If \(\tilde{U}\) is a subspace of \(W\), then its inverse image \(f^{-1}(\tilde{U})\) is a subspace of \(V\).

Proof

We need to prove two things:

Proof of (I):

Obviously, \(\mathbf{0}_W \in f(U)\), since \(f\) is linear.

Let \(\mathbf{w}_1, \mathbf{w}_2 \in f(U)\) and \(\mathbf{u}_1, \mathbf{u}_2 \in U\) be such that \(\mathbf{w}_1 = f(\mathbf{u}_1)\) and \(\mathbf{w}_2 = f(\mathbf{u}_2)\). Since \(\mathbf{u}_1 \in U\) and \(\mathbf{u}_2 \in U\), we know that \(\mathbf{u}_1 + \mathbf{u}_2 \in U\) and so \(f(\mathbf{u}_1 + \mathbf{u}_2) \in f(U)\). Since \(f\) is linear, we have

\[ f(\mathbf{u}_1 + \mathbf{u}_2) = f(\mathbf{u}_1) + f(\mathbf{u}_2) = \mathbf{w}_1 + \mathbf{w}_2 \in f(U). \]

Similarly, let \(\mathbf{w} \in f(U)\) and \(\mathbf{u} \in U\) be such that \(\mathbf{w} = f(\mathbf{u})\). Since \(U\) is a subspace, we know that \(\lambda \mathbf{u} \in U\) for all \(\lambda \in F\) and so \(f(\lambda \mathbf{u}) \in f(U)\). Since \(f\) is linear, we have

\[ f(\lambda \mathbf{u}) = \lambda f(\mathbf{u}) = \lambda \mathbf{w} \in f(U) \]

Proof of (II):

TODO

Example: Kernel is a Subspace

The kernel of a linear transformation \(f: V \to W\) is always a subspace of \(V\).

Definition: Nullity

The nullity of \(f\) is the dimension of its kernel:

\[ \dim \ker f \]

Example: Image is a Subspace

The image of a linear transformation \(f: V \to W\) is always a subspace of \(W\).

Definition: Rank

The rank of \(f\) is the dimension of its image:

\[ \mathop{\operatorname{Rank}} f \overset{\text{def}}{=} \dim f(V) \]

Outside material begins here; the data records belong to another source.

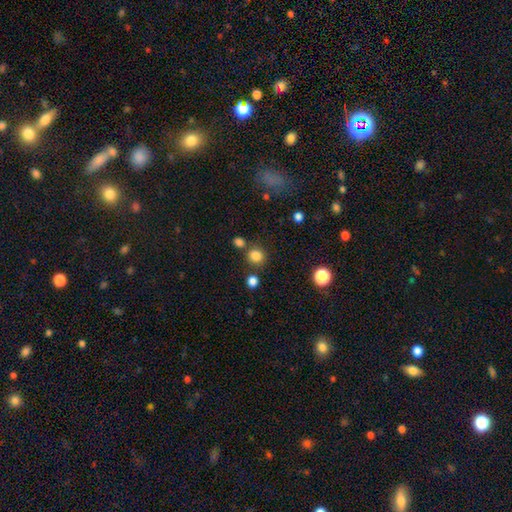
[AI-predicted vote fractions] A smooth galaxy with no disk features (82%) that is round (88%). Merging: none (78%).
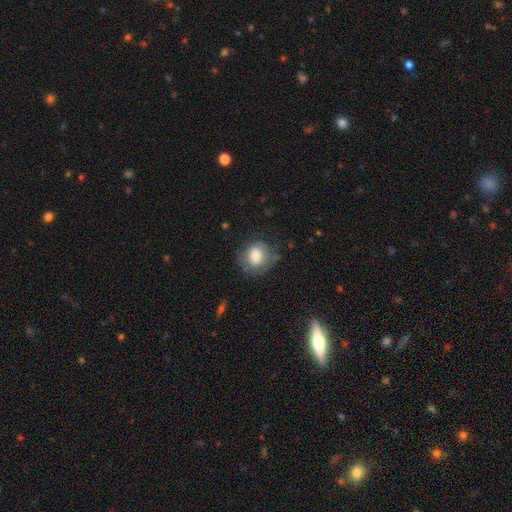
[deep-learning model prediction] Morphology: type=smooth (79%); roundness=round (64%); merging=none (58%).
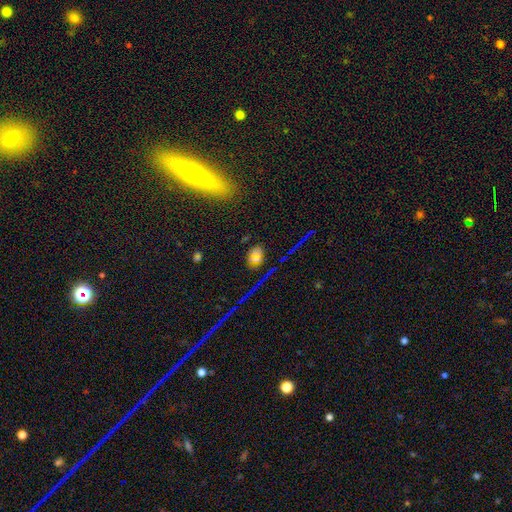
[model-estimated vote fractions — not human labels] The model was most divided on "smooth or featured": smooth: 46%, star or artifact: 38%, featured or disk: 16%. More confident: merging — none (64%).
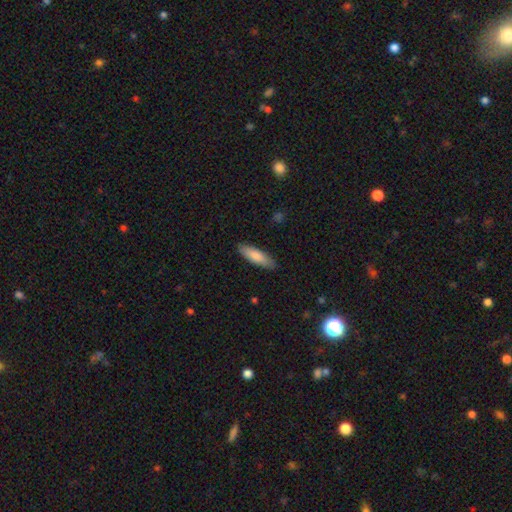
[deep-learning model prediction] This appears to be a smooth galaxy with no disk features (82%) that is cigar-shaped (54%). Merging: none (88%).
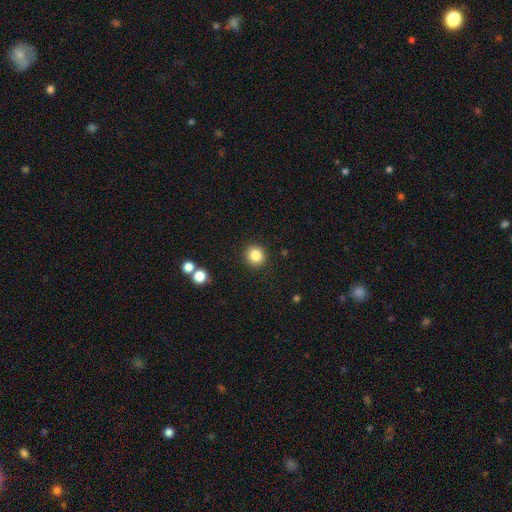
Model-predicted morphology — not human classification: Overall: smooth (85%). How rounded: round (89%). Merging: none (90%).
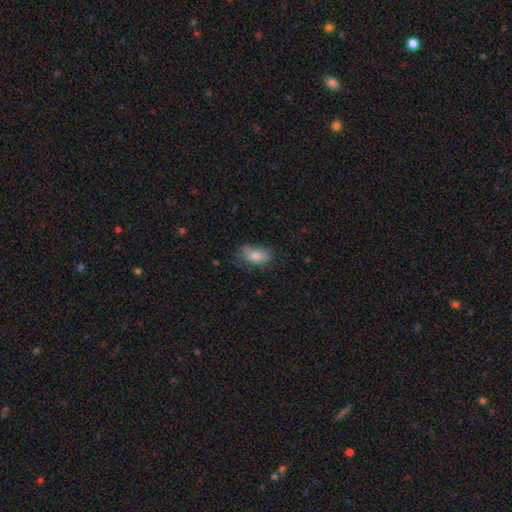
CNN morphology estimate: smooth-or-featured: smooth: 78% | featured or disk: 13% | star or artifact: 9%
  how-rounded: in between: 90% | round: 7% | cigar-shaped: 4%
  merging: none: 49% | minor disturbance: 32% | major disturbance: 16% | merger: 3%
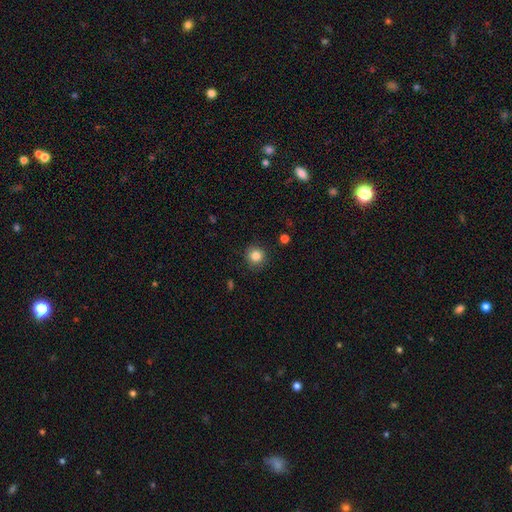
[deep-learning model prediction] The model was most divided on "smooth or featured": smooth: 84%, star or artifact: 11%, featured or disk: 5%. More confident: how rounded — round (93%); merging — none (89%).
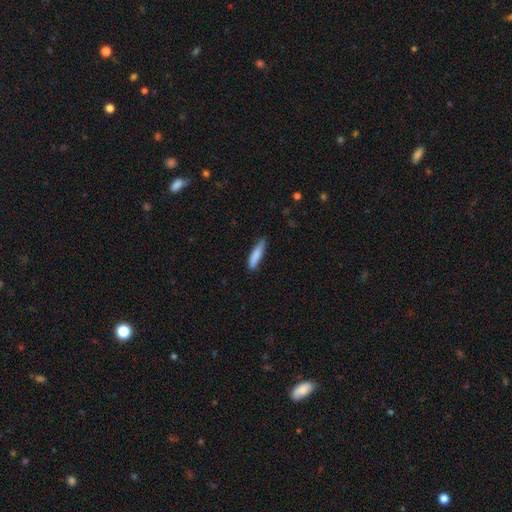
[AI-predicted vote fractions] smooth 83%, featured or disk 11%, star or artifact 6%. Down the decision tree: how rounded — cigar-shaped (82%); merging — none (75%).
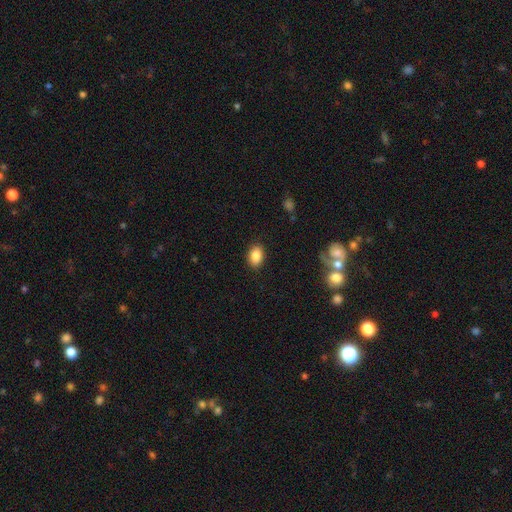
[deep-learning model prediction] Morphology: type=smooth (85%); roundness=in between (82%); merging=none (88%).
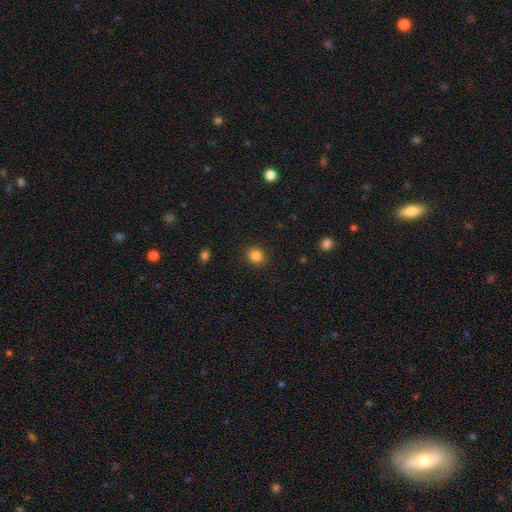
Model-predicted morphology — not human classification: This appears to be a smooth galaxy with no disk features (84%) that is round (71%). Merging: none (90%).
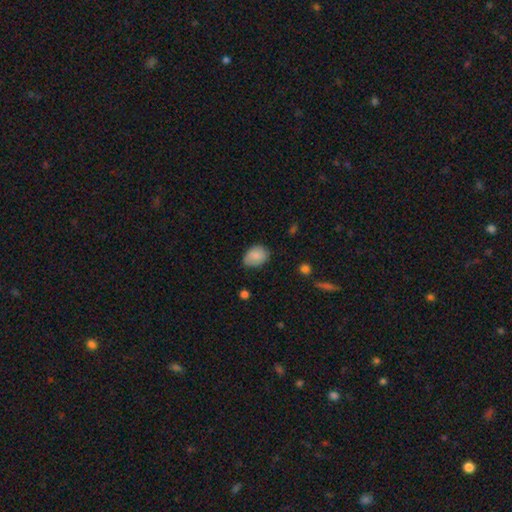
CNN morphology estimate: Overall: smooth (80%). How rounded: in between (70%). Merging: none (67%).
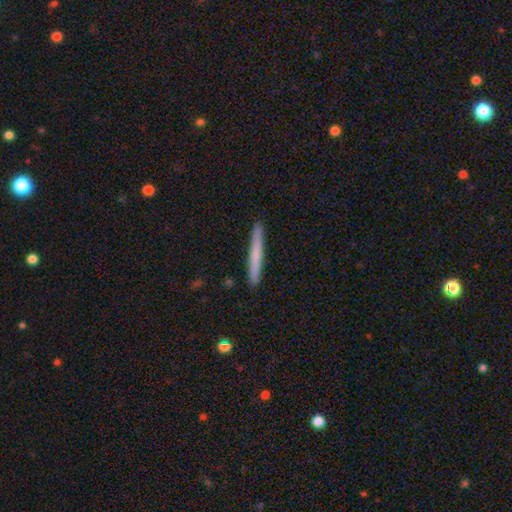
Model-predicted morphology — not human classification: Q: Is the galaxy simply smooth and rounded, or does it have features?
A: smooth — 66%.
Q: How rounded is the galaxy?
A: cigar-shaped — 97%.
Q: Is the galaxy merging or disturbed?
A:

Theorem: Rank-Nullity Theorem

Let \(V\) and \(W\) be finite dimensional vector spaces and let \(f: V \to W\).

If \(f\) is linear, then the dimension of \(V\) is equal to the sum of \(f\)'s nullity and \(f\)'s rank:

\[ \dim V = \dim \ker f + \mathop{\operatorname{Rank}} f \]
Proof

Let \(\mathbf{v}_1,\dotsc,\mathbf{v}_k\) be a basis for \(\ker f\). We extend it to a basis \(\mathbf{v}_1,\dotsc,\mathbf{v}_k, \mathbf{v}_{k+1},\dotsc,\mathbf{v}_n\) for \(V\).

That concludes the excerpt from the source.